I lit a cigarette and watched Lily.

“I had some bad times: that night in the pub, first of all, then on the wheel on New Year's Eve. Artie knew there was something wrong. It started the day we got to London. The twenty-seventh. I was in the apartment alone, wandering around. I was kind of restless. Artie went over to the Keyes office. I did some unpacking and then I saw this file with his stuff. It didn't have a name. I glanced through it. There were notes about a model agency in Paris, and I thought maybe it was a front for prostitutes, there have been a lot of cases I knew about, so I made a few phone calls.” She grins. “OK, I made a ton of calls. I called everyone I know who works with prostitution, there are a lot of women's groups, journalists. Martha, of course. I couldn't help it. Maybe it was nothing and I was restless, or I'm paranoid, but I couldn't leave it alone, it was like a scab on your nose and you have to pick it.”

“Who did you call?” Crouched on the floor, face almost against the screen, I was talking at Lily. Behind me I could feel Martha watching.

Lily goes on. “A friend at the
Guardian
was working on this stuff. She told me about a string of massage parlors, one especially where there was a lot of activity. So she gives me an address and I end up in north London
somewhere, Walthamstow, some nondescript back street where a few dead trees straggle out of the pavement and women with white legs are pushing strollers. One of the strollers has a broken wheel and it tips over. The woman screams at her kid.” Lily pauses. “Is this OK, Marti? I'm not going too fast?”

Lily, who used to work on TV, is fluent. She tells her story without missing the details, she knows how, she makes you see it. She re-starts her account.

“The place is named Sexy Riviera Tanning Salon. It has a frosted window, and inside there's a creep behind a table with some phones on it, and three girls in bikinis and fake tans, sitting on orange plastic chairs. Another guy is talking to the first one about a delivery. He's a squat man with thick white skin that reminds me of dough, coarse pastry dough, and he has blonde hair like a baby, very thin, that falls over his forehead. He has on sunglasses, and a gold cross around his neck, and when I come in, he says to the guy behind the table, ‘Who the fuck is she?' He's talking something that isn't Russian but sounds like it.”

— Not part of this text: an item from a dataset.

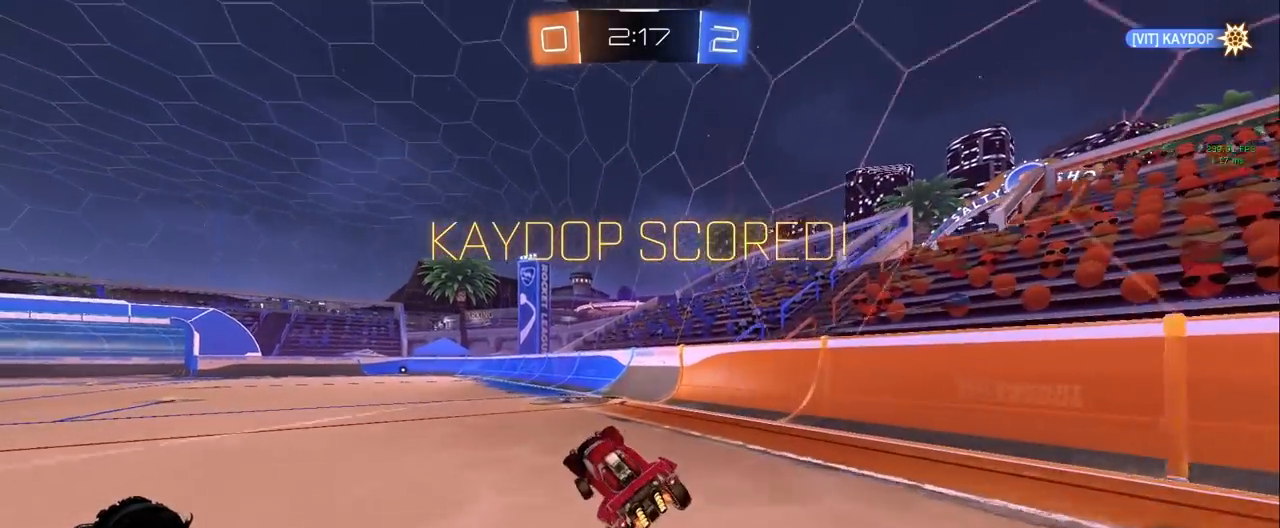
{"keys": ["a", "shift", "space"], "mouse": ["right"], "events": [[100, "w", "down"], [267, "mouse_right", "down"], [283, "a", "down"], [283, "shift", "down"], [283, "w", "up"], [317, "mouse_right", "up"], [333, "space", "down"], [383, "mouse_right", "down"]]}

I knew it was Zhaba in the massage parlor. He was on it even then. It began in London when he saw Lily.

Lily goes on. “I say to the first guy, ‘I want to meet one of your girls.'

“‘Fuck off,' he says.

“‘I'll pay.'

“‘How much?'

“‘A hundred pounds for one girl for fifteen minutes.'

“ It's so outrageous, he probably figures I'm into women or I'm pimping for some man or God knows
what, which is what I want him to think. I realize if the second guy's not Russian, maybe he's Serb. Maybe it's Serbo-Croat he's talking.

“I point at the girl closest to me, and she gets off the chair. I follow her through a door into a back room. She's a kid, really, her ribs are sticking out.